Oleh : Ronny Baehaqi
Dokter Gigi RS dr. Soetomo Surabaya
Dentamedia No. 1 Vol. 19 : Januari - Maret 2015
Akhir tahun 2013 sudah
dihembuskan isu tentang pelaksanaan Jaminan Kesehatan Nasional (JKN) yang
digawangi oleh BPJS-Kesehatan alias PT Askes (Persero) yang berganti baju. Dari
sisi ini saja sudah dapat diprediksi apa yang akan terjadi, terutama untuk
bidang kesehatan gigi dan mulut. Sudah bukan rahasia, kalau perlakuan
Askes terhadap bidang kedokteran gigi
sangat minor, dari sejak lama Askes menghitung utilitas pelayanan keseha-tan
gigi hanya 0,2%, dan pola ini tidak berubah sampai tahun 2013.
Masalahnya pola kapitasi yang akan diterapkan pada
pelayanan primer (dulu disebut PPK I) dihitung berdasarkan utilitas yang hanya
0,2% itu, sehingga lahirnya besaran kapitasi Rp. 2.000 untuk dokter gigi di pelayanan
primer. Harian Republika pernah menulis, tukang parkir saja dari satu kendaraan
mengutip Rp. 2000 tanpa resiko serius, kenapa a seorang dokter gigi yang harus
keluar tenaga, alat, bahan habis pakai, serta resito hanya menerima bayaran
dengan jumlah rupiah yang setara.
Di atas kertas, asumsi yang diungkapkan oleh
BPJS-Kesehatan sangatlah manis, tapi kenyataan dilapangan berkata lain.
Persoalan pertama adalah pencairan klaim di rumah sakit, tagihan pelayanan
Bulan Januari ada yang sampai baru pada Bulan April cairannya.
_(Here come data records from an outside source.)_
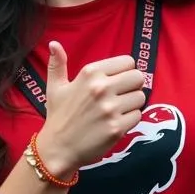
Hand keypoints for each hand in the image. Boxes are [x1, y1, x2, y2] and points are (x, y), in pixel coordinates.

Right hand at [35, 43, 146, 177]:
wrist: (57, 150)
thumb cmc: (58, 116)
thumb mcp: (55, 87)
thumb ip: (58, 64)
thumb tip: (54, 43)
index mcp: (90, 73)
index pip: (128, 62)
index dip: (126, 71)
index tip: (118, 81)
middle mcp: (102, 88)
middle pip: (138, 77)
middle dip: (133, 86)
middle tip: (121, 96)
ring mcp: (110, 109)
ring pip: (140, 97)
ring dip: (133, 104)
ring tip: (117, 110)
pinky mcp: (117, 127)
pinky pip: (138, 116)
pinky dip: (130, 120)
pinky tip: (116, 122)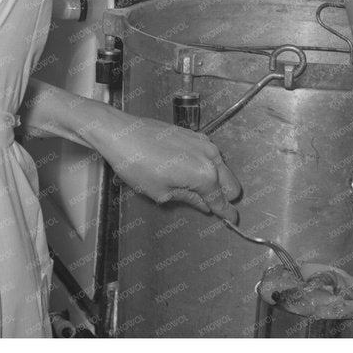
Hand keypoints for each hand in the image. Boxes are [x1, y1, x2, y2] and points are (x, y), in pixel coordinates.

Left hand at [94, 111, 241, 221]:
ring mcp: (203, 141)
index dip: (226, 213)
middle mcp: (210, 156)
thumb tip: (204, 204)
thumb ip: (189, 199)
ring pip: (221, 168)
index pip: (222, 200)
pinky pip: (209, 155)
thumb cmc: (137, 164)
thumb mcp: (162, 192)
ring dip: (214, 180)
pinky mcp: (194, 134)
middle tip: (207, 205)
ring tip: (190, 188)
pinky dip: (204, 166)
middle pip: (231, 184)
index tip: (232, 219)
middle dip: (222, 196)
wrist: (121, 133)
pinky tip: (185, 171)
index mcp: (205, 175)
Akibatnya sarana
pelayanan kesehatan harus mempunyai cukup cadangan alat, obat dan bahan habis
pakai serta dana untuk menggaji pegawai. Kemudian besaran tariff BPJS-Kesehatan
tidak masuk akal karena sangat tidak sesuai dengan real unit cost, belum
lagi terjadi perbedaan yang signifikan berdasarkan tipe dari rumah sakitnya.
Kenyamanan dokter dalam mengerjakan pasien BPJS-pun
tidak dipehatikan, bayangkan, seorang dokter yang telah menolong pasien dan
merawatnya dengan baik, kini dihantui
oleh tuduhan over service dari verifikator dan dapat berujung pada teguran,
pemotongan gaji, bahkan katanya bisa dipidanakan.
Jadilah ini seperti buah simalakama, dikerjakan
sesuai standar medis terancam mendapatkan teguran, jika tidak dikerjakan dikecam
oleh pasien dan menyalahi sumpah hipokrates yang telah kita ucapkan.
Perlu perbaikan tarif layanan pada sistem JKN untuk
bidang kedokteran gigi, tanpa perubahan tarif, pelayanan akan dibawah standar.
Kemudian perlu perubahan undang-undang agar organisasi profesi seperti PDGI dan
IDI memiliki peran dalam penentuan tarif Ina CBGs.
Perbaikan fundamental lain yang perlu dilakukan
pemerintah adalah memperbanyak fasilitas kesehatan dan tenaga dokter, sehingga
tidak akan terdengar lagi pasien harus antri sejak sebelum matahari terbit.
Hambatan administrasi yang dihadapi dokter muda
seperti uji kompetensi dan internship harus dihilangkan, demikian pula dengan
sertifikasi yang bahkan saat ini dokter harus memiliki Sertifikat Profesi dan
Sertifikat Kompetensi, dua hal yang sebenarnya bisa diwakili oleh Ijazah
Dokter.
Setahun sudah berlalu sejak program ini digulirkan,
sudah banyak aturan yang direvisi namun hasilnya tidak sesuai harapan. Selain
tarif yang tidak sesuai, keterbatasan sarana pelayanan kesehatan, keterbatasan
renaga dokter, ada lagi masalah besar yaitu masih dominannya aspek kuratif dari
pada promotif. Angka kesakitan masih diatas 40% sehingga anggaran pastinya akan
tersedot kearah itu. Hanya dengan mengencarkan tindakan promotif, angka
kesakitan 40% dapat diubah menjadi 20% sesuai program JKN; itu menjadi
pekerjaan rumah pemerintah.
Semoga dikemudian hari, program JKN ini bisa
menyehatkan masyarakat Indonesia serta
juga bisa mensejahterakan seluruh tenaga kesehatan.